**SOURCE EXTRACT**
------------------------------------

Can't tell you how many times I heard on the radio today that "the Christmas season has officially begun."
One would be hard pressed to find a clearer indication that in American culture, Christmas is intimately linked, even identified, with shopping for gifts and decorating homes, inside and out. There are still plenty of Thanksgiving leftovers but the tree is up, decorated and the the lights ON!
Online, especially on FaceBook, I've seen a trend this year of folks taking deep pride in statements announcing, "I absolutely refuse to do Christmas until the day after Thanksgiving!"
So, here's a brief refresher on the whole beautiful season that comes between Thanksgiving and Christmas: Advent!
In 490, Bishop Perpetuus of Tours officially declared Advent a penitential season in the Frankish Church of Western Europe, ordering a fast on three days of every week from November 11 (the feast of St. Martin of Tours) till Christmas. This forty days' fast, similar to Lent, was known as St. Martin's Lent. The readings for the Masses in this season were actually taken from the liturgies of the Lenten season.
By contrast, the Advent season of the Roman liturgy, developing a century after that of the Frankish Church, was a non-penitential, festive and joyful time of preparation for Christmas. When the Church unified the liturgical season, the non-penitential nature of the Roman Advent conflicted with the longer and penitential Gallic Advent. By the thirteenth century a compromise was reached, which combined the fasting and penitential character of the Gallic observance with the Mass texts and shorter four-week cycle of the Roman Advent liturgy. The liturgy of Advent remained substantially unaltered until Vatican II mandated a few minor changes to more clearly delineate the spirit of the Lenten and Advent seasons.

------------------------------------

**LISTED RECORDS**

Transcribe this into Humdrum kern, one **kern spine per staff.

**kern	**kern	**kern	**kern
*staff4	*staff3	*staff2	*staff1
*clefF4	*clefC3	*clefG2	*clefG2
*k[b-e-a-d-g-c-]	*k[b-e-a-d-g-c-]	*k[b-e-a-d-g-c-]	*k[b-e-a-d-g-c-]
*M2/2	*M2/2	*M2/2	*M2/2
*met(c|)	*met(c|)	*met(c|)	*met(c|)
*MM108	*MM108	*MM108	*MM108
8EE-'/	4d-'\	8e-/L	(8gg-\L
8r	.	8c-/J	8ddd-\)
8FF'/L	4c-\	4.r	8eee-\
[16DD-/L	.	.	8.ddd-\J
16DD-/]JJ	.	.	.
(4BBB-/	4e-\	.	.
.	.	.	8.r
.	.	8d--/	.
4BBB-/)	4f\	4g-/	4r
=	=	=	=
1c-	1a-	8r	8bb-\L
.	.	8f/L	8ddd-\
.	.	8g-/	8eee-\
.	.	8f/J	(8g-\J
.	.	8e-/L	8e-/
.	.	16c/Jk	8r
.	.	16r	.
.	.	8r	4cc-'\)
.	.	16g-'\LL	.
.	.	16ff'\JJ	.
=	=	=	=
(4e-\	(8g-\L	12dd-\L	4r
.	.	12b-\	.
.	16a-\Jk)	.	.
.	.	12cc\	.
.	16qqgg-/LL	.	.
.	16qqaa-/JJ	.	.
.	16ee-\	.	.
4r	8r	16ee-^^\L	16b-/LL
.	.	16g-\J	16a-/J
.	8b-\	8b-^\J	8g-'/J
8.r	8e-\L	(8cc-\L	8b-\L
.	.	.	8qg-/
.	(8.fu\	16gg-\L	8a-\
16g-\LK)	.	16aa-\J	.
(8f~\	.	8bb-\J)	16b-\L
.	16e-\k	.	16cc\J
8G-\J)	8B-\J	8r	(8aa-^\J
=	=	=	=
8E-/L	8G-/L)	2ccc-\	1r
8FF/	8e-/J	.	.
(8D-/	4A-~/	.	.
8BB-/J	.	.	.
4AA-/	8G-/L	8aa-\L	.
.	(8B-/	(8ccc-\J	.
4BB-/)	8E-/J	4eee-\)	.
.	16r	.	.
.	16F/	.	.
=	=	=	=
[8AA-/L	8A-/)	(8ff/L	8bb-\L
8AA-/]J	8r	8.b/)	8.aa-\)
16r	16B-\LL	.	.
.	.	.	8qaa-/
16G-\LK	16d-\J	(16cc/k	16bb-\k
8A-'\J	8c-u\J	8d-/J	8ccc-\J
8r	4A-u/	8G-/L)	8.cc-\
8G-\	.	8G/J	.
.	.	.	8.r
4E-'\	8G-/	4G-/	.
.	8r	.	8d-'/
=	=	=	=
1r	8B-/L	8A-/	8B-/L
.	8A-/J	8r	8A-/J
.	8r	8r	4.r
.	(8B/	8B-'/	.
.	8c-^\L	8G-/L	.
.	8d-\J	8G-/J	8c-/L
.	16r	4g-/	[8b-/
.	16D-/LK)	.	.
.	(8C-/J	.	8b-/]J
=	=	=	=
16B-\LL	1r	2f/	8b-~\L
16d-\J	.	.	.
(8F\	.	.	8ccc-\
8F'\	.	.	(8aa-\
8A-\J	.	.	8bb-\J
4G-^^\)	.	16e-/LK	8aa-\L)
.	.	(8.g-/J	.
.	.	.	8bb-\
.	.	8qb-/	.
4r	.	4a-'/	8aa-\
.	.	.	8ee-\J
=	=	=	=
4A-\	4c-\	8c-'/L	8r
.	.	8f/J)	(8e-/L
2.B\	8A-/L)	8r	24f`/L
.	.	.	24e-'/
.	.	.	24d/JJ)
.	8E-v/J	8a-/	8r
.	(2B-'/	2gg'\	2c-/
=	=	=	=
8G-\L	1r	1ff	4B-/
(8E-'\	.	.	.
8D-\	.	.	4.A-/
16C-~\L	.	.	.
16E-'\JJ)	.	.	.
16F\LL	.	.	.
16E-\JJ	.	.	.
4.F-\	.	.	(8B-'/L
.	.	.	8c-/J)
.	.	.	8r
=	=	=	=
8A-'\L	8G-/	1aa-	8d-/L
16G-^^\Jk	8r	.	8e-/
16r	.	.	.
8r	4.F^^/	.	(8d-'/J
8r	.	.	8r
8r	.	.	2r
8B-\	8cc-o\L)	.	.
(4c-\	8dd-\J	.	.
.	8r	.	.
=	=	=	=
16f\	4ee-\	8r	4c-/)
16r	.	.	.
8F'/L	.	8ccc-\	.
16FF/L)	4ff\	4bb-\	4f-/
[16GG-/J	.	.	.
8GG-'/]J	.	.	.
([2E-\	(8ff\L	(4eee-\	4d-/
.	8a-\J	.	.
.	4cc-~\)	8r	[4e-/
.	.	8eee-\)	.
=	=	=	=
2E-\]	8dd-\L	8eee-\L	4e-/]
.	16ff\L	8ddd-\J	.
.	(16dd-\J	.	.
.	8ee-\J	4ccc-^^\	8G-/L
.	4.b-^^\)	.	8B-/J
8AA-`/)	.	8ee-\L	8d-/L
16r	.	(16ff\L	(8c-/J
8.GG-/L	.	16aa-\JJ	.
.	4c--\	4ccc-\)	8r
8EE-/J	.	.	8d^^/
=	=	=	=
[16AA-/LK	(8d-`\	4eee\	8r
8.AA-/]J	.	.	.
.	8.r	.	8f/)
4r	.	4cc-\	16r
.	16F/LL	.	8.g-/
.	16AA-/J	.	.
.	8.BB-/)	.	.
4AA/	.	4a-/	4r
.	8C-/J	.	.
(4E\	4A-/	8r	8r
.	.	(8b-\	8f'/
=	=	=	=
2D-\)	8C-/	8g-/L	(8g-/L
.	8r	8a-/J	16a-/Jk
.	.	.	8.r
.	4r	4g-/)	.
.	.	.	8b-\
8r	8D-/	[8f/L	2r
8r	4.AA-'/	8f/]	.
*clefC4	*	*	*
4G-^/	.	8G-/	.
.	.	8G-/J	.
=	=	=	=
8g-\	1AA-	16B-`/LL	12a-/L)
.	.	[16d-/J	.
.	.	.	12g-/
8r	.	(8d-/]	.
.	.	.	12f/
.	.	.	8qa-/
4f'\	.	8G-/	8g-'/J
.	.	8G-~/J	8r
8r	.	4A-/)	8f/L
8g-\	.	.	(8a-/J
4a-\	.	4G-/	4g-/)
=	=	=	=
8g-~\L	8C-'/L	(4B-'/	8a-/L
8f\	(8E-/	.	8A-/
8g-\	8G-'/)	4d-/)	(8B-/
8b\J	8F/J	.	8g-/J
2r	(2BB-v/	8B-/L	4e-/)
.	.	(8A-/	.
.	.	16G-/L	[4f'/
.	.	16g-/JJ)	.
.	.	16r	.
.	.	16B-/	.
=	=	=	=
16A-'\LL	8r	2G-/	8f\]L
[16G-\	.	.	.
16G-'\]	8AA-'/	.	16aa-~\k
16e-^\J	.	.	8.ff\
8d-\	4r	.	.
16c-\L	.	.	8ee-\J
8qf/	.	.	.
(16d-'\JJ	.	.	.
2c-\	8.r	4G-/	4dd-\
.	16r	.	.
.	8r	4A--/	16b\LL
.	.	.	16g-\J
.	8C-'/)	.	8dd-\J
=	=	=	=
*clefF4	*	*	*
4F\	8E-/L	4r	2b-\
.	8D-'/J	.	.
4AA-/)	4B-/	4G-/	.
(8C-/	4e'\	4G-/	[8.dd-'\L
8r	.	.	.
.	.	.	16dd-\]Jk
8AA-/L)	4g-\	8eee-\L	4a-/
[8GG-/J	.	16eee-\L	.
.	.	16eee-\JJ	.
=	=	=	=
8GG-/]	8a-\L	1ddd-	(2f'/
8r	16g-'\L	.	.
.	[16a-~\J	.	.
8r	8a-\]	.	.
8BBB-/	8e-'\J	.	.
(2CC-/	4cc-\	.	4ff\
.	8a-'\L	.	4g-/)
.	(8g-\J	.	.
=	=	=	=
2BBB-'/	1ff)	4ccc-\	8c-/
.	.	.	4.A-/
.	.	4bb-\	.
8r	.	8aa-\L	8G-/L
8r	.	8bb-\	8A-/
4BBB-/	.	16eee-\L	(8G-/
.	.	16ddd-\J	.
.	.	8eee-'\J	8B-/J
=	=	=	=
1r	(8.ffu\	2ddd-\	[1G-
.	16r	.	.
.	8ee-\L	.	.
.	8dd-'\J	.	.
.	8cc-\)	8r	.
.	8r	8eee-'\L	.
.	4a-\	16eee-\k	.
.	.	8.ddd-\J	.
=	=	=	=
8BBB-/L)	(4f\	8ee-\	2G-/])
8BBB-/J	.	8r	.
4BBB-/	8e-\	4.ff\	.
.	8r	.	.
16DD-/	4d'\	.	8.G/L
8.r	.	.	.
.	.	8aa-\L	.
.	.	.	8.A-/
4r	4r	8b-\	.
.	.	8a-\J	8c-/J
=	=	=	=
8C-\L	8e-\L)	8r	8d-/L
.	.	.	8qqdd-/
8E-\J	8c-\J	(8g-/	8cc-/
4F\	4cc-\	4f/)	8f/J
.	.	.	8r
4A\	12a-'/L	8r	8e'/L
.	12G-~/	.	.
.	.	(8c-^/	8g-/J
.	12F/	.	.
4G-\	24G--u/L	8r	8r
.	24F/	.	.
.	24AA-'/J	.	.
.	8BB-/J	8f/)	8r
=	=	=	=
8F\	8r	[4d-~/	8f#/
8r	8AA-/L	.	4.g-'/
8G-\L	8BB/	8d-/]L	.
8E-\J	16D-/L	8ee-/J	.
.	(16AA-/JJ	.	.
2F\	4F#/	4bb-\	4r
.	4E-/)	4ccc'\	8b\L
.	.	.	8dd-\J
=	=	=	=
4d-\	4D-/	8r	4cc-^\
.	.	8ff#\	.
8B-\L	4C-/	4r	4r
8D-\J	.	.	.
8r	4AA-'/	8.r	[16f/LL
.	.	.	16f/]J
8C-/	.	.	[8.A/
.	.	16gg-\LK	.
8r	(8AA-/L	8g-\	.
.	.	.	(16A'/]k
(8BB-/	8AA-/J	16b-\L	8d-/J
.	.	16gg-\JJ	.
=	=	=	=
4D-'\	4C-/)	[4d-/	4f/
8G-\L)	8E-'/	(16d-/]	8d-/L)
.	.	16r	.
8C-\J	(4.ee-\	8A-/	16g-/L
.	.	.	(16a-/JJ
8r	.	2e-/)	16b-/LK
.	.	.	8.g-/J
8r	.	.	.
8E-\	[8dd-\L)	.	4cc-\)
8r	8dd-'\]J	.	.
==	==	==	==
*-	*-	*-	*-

------------------------------------

**REQUIRED ACTIONS**
• A. In the Advent text, what name was given to the forty days' fast that ran from November 11 until Christmas?
• B. Return the part of the Advent text that opens with the words containing "Can't tell you" and closes with "and Christmas: Advent!".

**ANSWERS PROVIDED**
• A. St. Martin's Lent.

• B.
Can't tell you how many times I heard on the radio today that "the Christmas season has officially begun."
One would be hard pressed to find a clearer indication that in American culture, Christmas is intimately linked, even identified, with shopping for gifts and decorating homes, inside and out. There are still plenty of Thanksgiving leftovers but the tree is up, decorated and the the lights ON!
Online, especially on FaceBook, I've seen a trend this year of folks taking deep pride in statements announcing, "I absolutely refuse to do Christmas until the day after Thanksgiving!"
So, here's a brief refresher on the whole beautiful season that comes between Thanksgiving and Christmas: Advent!